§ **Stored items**
=== Begin Enclosure ===

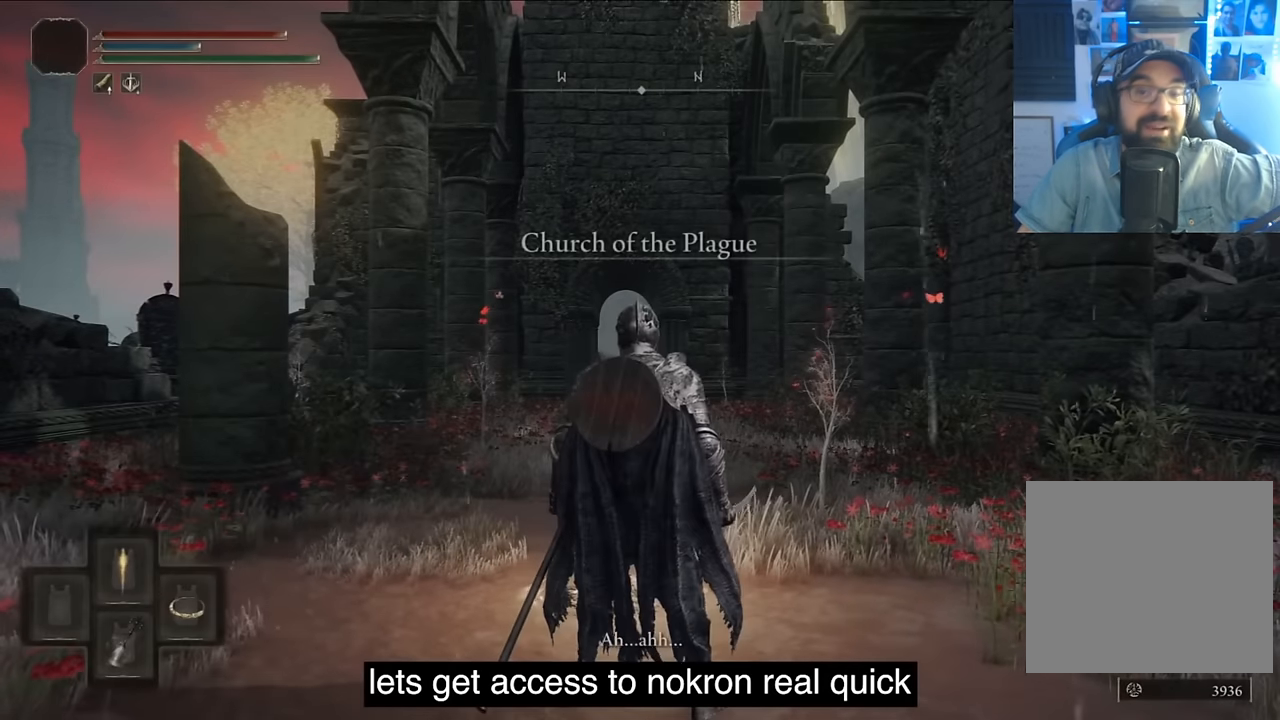
{"buttons": ["TRIANGLE", "DPAD_RIGHT"], "left_stick": "center", "right_stick": "center", "events": [[150, "DPAD_RIGHT", "up"], [350, "DPAD_RIGHT", "down"]]}
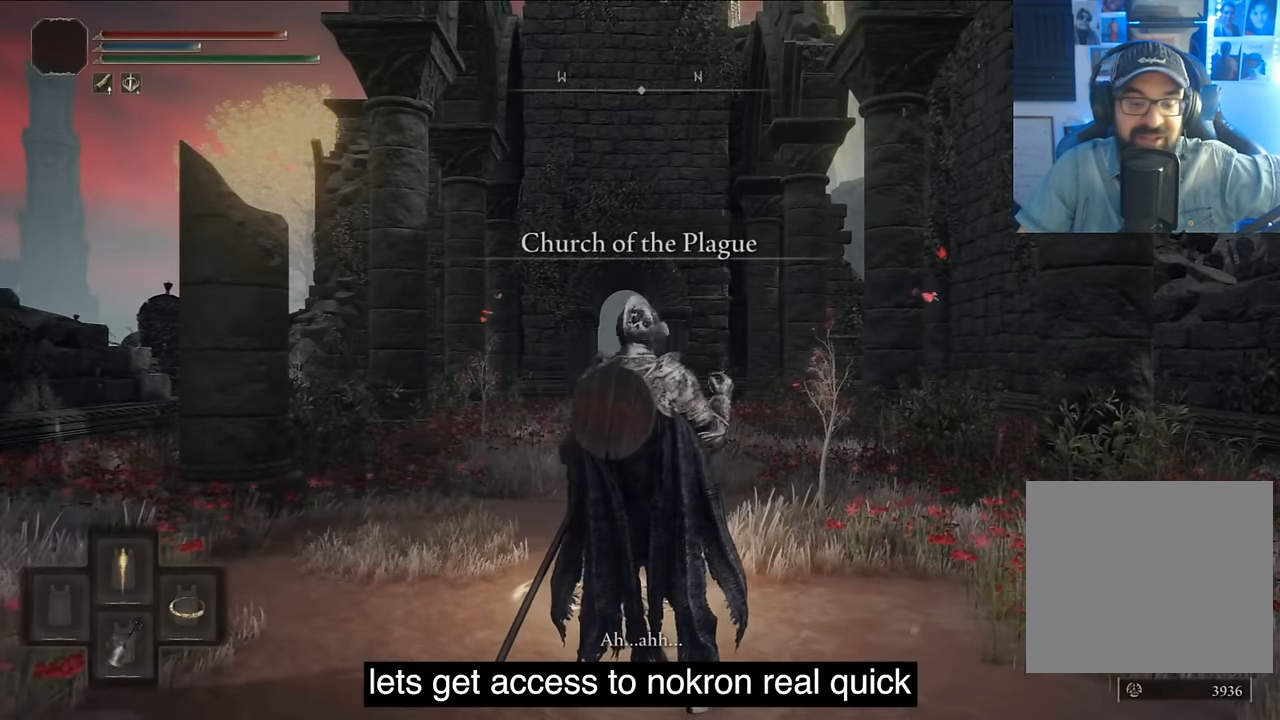
{"buttons": [], "left_stick": "center", "right_stick": "right", "events": [[17, "DPAD_RIGHT", "up"], [67, "TRIANGLE", "up"], [450, "right_stick", "right"]]}
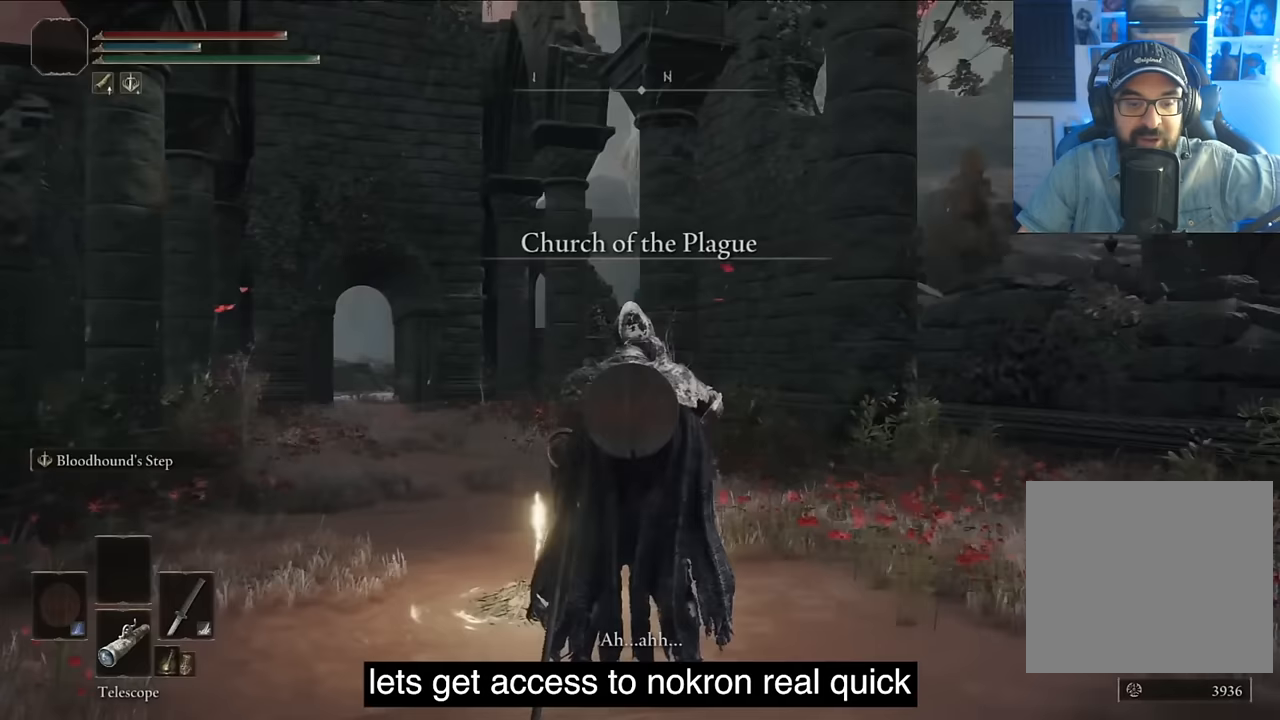
{"buttons": [], "left_stick": "center", "right_stick": "right", "events": []}
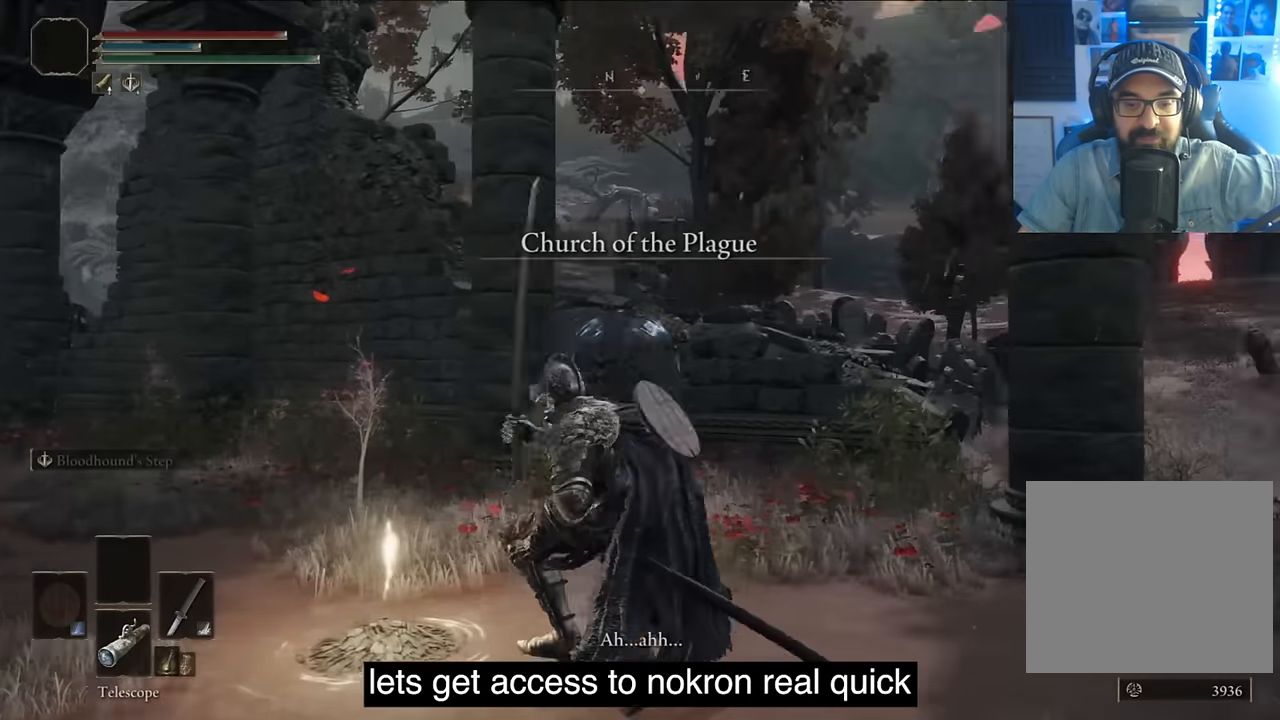
{"buttons": [], "left_stick": "center", "right_stick": "right", "events": []}
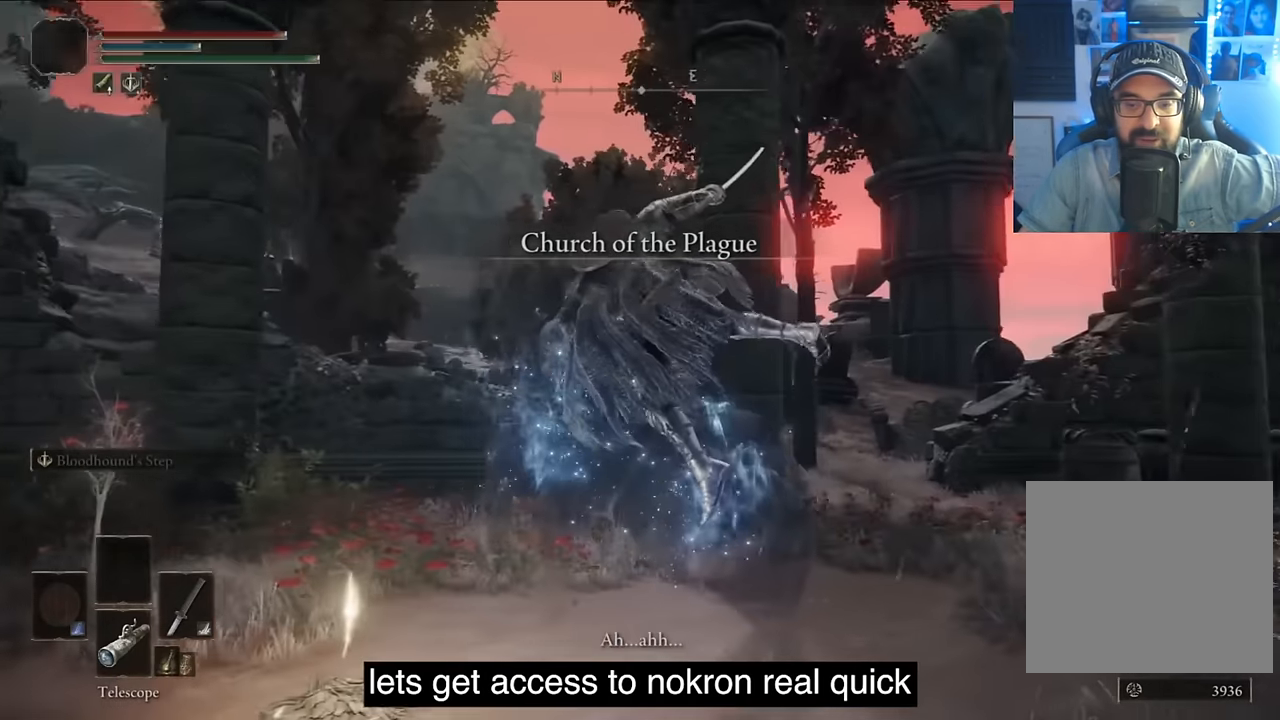
{"buttons": [], "left_stick": "center", "right_stick": "center", "events": [[200, "DPAD_LEFT", "down"], [467, "DPAD_LEFT", "up"], [467, "right_stick", "center"]]}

=== End Enclosure ===

§ **About this task**
In your copy, restate the data above word for word but leave out any picture.

§ **Answer to the problem**
{"buttons": ["TRIANGLE", "DPAD_RIGHT"], "left_stick": "center", "right_stick": "center", "events": [[150, "DPAD_RIGHT", "up"], [350, "DPAD_RIGHT", "down"]]}
{"buttons": [], "left_stick": "center", "right_stick": "right", "events": [[17, "DPAD_RIGHT", "up"], [67, "TRIANGLE", "up"], [450, "right_stick", "right"]]}
{"buttons": [], "left_stick": "center", "right_stick": "right", "events": []}
{"buttons": [], "left_stick": "center", "right_stick": "right", "events": []}
{"buttons": [], "left_stick": "center", "right_stick": "center", "events": [[200, "DPAD_LEFT", "down"], [467, "DPAD_LEFT", "up"], [467, "right_stick", "center"]]}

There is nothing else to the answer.